Pre-training techniques have been verified successfully in a variety of NLP tasks in recent years. Despite the widespread of pre-training models for NLP applications, they almost focused on text-level manipulation, while neglecting the layout and style information that is vital for document image understanding. In this paper, we propose the LayoutLM to jointly model the interaction between text and layout information across scanned document images, which is beneficial for a great number of real-world document image understanding tasks such as information extraction from scanned documents.

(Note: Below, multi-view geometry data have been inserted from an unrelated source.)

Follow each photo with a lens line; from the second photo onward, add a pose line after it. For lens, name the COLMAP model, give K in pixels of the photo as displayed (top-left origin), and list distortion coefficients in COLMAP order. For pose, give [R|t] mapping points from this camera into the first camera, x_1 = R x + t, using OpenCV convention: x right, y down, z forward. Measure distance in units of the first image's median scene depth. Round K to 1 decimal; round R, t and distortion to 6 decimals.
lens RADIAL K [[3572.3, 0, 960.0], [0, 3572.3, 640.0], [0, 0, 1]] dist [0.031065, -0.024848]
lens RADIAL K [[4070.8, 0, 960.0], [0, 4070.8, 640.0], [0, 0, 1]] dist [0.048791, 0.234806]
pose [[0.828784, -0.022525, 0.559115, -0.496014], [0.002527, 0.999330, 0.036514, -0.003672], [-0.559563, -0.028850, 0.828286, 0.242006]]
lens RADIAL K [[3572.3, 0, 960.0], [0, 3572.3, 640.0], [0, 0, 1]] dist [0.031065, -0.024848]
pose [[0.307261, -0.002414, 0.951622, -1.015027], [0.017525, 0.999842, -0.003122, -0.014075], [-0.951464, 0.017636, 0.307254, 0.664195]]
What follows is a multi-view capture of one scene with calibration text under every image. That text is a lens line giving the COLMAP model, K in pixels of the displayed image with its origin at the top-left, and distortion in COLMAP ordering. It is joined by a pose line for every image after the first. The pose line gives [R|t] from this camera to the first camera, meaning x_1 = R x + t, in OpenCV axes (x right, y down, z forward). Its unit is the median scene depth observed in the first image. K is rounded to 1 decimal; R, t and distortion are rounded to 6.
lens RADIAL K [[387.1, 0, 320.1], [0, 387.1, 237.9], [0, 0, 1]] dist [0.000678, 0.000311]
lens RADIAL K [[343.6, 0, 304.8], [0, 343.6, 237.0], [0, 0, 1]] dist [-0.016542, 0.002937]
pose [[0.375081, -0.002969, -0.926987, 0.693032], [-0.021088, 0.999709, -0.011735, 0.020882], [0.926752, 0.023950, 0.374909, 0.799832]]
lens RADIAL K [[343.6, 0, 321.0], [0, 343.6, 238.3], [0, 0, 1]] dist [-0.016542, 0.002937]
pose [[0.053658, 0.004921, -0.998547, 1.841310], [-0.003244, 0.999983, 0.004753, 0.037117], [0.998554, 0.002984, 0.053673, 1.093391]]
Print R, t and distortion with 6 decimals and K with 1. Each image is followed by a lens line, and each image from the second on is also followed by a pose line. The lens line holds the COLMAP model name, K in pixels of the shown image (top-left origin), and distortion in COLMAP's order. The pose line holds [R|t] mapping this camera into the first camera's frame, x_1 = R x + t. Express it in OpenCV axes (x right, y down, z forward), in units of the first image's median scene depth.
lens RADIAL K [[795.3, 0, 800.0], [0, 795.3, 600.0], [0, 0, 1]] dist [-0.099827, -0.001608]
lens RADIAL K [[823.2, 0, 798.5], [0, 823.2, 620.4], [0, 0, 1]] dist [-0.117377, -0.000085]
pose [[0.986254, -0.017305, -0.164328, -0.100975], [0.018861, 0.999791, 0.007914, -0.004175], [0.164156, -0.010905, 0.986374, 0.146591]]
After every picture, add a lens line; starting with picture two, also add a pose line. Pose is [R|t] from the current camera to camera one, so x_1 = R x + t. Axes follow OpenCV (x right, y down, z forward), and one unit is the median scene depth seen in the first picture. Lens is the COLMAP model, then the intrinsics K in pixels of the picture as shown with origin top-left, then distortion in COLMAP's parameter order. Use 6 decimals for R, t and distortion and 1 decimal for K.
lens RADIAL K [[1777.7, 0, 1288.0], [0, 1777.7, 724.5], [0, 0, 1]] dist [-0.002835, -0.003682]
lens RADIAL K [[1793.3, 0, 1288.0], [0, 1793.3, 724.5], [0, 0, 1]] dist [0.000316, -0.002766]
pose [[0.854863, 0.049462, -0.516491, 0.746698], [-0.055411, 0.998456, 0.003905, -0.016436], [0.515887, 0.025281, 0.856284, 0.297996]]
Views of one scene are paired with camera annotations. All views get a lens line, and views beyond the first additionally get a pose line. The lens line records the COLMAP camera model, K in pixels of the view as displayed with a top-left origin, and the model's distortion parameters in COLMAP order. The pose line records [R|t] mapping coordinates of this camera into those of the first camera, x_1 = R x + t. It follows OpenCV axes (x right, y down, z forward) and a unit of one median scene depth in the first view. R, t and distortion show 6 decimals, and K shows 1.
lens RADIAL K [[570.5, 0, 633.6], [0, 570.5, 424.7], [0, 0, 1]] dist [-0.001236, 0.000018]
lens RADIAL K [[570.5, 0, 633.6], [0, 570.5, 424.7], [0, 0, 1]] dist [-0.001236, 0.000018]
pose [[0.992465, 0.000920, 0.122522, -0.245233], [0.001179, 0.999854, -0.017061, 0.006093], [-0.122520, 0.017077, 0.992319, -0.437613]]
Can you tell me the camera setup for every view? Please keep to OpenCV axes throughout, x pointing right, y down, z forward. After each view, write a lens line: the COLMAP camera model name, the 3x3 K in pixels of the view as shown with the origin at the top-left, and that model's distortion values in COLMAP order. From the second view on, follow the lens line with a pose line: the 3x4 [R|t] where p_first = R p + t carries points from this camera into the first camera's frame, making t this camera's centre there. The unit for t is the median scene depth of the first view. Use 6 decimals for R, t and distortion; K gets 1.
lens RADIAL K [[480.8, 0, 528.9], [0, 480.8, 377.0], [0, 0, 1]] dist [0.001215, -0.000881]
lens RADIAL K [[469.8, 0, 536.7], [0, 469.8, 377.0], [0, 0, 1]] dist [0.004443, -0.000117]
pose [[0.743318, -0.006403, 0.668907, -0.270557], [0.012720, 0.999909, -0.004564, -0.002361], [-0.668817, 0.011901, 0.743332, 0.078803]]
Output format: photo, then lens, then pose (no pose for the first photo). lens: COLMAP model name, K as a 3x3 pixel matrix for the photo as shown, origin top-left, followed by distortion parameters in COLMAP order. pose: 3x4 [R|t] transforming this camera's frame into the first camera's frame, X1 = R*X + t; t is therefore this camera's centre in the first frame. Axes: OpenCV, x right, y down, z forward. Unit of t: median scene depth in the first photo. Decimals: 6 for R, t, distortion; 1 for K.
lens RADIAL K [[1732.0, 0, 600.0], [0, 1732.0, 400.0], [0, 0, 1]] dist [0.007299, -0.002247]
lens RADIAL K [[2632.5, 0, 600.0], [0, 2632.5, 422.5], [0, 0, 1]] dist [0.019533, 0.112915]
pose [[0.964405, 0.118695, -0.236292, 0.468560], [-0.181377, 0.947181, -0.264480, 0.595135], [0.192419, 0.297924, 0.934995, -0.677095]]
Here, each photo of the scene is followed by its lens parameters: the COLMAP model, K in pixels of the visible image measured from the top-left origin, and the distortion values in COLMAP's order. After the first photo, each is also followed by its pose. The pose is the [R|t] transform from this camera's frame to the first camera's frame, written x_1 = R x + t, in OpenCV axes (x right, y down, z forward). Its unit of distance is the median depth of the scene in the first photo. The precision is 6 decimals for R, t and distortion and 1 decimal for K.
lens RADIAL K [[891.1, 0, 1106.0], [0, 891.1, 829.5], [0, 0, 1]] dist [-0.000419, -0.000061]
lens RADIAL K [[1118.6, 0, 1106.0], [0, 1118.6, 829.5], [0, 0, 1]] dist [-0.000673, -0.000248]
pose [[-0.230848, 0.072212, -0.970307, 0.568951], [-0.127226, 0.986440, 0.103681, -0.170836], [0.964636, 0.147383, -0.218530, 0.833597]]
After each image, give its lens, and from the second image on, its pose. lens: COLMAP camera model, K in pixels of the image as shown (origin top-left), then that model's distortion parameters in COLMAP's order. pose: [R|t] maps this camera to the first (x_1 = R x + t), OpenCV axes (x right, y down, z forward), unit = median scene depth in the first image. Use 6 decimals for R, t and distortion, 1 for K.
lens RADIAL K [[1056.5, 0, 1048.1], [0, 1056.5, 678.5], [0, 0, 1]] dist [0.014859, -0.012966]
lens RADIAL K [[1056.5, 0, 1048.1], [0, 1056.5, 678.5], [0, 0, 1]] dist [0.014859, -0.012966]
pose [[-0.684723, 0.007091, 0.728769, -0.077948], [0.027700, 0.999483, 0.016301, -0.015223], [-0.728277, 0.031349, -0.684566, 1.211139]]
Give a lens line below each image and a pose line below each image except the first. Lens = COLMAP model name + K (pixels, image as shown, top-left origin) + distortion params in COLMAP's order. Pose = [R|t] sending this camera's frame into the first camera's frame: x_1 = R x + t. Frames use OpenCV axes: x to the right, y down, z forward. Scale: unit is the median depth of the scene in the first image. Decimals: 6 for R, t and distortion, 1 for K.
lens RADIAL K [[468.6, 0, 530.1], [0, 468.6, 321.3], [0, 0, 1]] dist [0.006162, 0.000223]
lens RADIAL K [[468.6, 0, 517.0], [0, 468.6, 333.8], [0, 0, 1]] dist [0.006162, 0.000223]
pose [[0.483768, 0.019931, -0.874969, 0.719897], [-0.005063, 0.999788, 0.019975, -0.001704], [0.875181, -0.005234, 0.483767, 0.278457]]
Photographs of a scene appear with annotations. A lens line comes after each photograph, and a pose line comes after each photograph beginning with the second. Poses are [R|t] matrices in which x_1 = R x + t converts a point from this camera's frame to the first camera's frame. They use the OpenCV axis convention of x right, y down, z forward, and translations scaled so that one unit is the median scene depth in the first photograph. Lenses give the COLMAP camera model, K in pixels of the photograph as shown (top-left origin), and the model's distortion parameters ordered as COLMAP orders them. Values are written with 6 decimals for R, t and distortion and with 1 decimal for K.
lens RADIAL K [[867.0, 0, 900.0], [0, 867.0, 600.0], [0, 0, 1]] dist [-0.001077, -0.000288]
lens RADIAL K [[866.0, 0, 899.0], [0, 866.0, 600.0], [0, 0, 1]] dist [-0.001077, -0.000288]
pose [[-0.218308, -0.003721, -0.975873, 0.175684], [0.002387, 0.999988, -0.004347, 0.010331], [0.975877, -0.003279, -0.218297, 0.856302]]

Furthermore, we also leverage the image features to incorporate the visual information of words into LayoutLM. To the best of our knowledge, this is the first time that text and layout are jointly learned in a single framework for document-level pre-training. It achieves new state-of-the-art results in several downstream tasks, including form understanding (from 70.72 to 79.27), receipt understanding (from 94.02 to 95.24) and document image classification (from 93.07 to 94.42). The code and pre-trained LayoutLM models are publicly available at //github.com/microsoft/unilm/tree/master/layoutlm.